Der Verhandlungsprozess wird als äußerst dynamisch angesehen. Die Erleichterung der Europäer kann sich auch schnell wieder in die andere Richtung verlagern. Dies ist den Beteiligten bewusst. Es steht fest, dass in den kommenden Tagen viele weitere Gespräche geführt werden.
Die Genfer Unterhändler sind zurück in ihren Hauptstädten und werden nun die Ergebnisse mit ihren Staats- und Regierungschefs abstimmen. Von der Leyen hat angekündigt, dass es am Dienstag Gespräche im Kreis der sogenannten Koalition der Willigen geben wird. Neben EU-Staaten wie Deutschland und Frankreich sind auch Nicht-EU-Länder wie Großbritannien und Norwegen in der Ukraine-Unterstützergruppe vertreten.
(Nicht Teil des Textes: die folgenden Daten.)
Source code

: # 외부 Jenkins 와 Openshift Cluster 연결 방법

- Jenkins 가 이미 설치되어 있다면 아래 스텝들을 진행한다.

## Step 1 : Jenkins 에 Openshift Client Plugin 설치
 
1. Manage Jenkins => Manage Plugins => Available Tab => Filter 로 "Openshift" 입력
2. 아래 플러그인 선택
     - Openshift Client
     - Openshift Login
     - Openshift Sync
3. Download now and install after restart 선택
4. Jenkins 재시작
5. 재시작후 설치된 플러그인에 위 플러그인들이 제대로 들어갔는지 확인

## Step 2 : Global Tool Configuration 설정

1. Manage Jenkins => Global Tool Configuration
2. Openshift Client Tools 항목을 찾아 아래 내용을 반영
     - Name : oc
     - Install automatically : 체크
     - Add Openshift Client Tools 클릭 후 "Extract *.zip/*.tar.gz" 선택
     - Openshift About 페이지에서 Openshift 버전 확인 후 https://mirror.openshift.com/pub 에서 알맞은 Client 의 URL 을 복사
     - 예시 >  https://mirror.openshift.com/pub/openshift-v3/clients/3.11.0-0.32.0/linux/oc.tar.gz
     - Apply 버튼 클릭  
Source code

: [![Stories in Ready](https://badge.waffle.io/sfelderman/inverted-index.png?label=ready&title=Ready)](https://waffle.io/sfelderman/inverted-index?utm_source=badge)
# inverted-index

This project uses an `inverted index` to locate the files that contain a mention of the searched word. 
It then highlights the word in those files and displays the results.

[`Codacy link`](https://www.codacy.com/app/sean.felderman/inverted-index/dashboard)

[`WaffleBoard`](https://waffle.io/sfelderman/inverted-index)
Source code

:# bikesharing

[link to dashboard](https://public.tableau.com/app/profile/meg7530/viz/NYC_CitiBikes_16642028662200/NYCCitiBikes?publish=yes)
Die Rückkopplung mit Russland wird entscheidend sein. Diese Aufgabe dürfte nun den USA als Vermittler und Initiator des Prozesses zukommen. Auf welcher Ebene das geschehen wird, ist nicht bekannt.
Auch die Gespräche zwischen der Ukraine und den USA werden weitergehen. In einer gemeinsamen Erklärung, die in Kiew und Washington verbreitet wurde, hieß es, beide Seiten seien sich einig, die intensive Arbeit an dem Vorschlag «in den kommenden Tagen» fortzusetzen und sich dabei weiter eng mit den europäischen Partnern abzustimmen. Finale Entscheidungen zu dem neuen Plan würden von Trump und Selenskyj getroffen.
Welches ist die zentrale Frage?
Die Frage der russischen Gebietsansprüche ist am schwierigsten zu lösen. Zugeständnisse an dieser Stelle sind für die Europäer genauso inakzeptabel wie für die Ukraine. Grenzen dürfen nicht als Ergebnis eines Angriffskriegs verschoben werden, das gilt sowohl für sie als auch für die Ukrainer als eiserner Grundsatz.
Der derzeitige Frontverlauf müsse Ausgangspunkt für Verhandlungen und nicht deren Endpunkt sein, betonte Wadephul. Klar sei für ihn, Russland müsse als Verursacher des Kriegs «im Wesentlichen die Konsequenzen zu tragen haben».
Wie weit ist es noch bis zu einem Frieden?
Die USA bauen massiven Druck auf. Rubio sprach von «enormen Fortschritten», die erzielt worden seien. Die noch offenen Punkte seien «nicht unüberwindbar», sagte er – ohne Details zu nennen.
Trotzdem sieht er die für Donnerstag gesetzte Frist nicht mehr als zwingend an. Er ging so weit, die Frist für die Ukraine zur Zustimmung zum Friedensplan aufzuweichen. Zwar wünsche er sich – wie auch Trump – einen Abschluss bis Donnerstag – doch «ob Donnerstag, Freitag, Mittwoch oder Montag kommende Woche» sei angesichts des Sterbens in der Ukraine nachrangig.
Merz bremste im Vergleich dazu ziemlich stark. «Das ist ein mühsamer Prozess. Der wird in dieser Woche allenfalls kleinere Schritte vorangehen», sagte er in Luanda.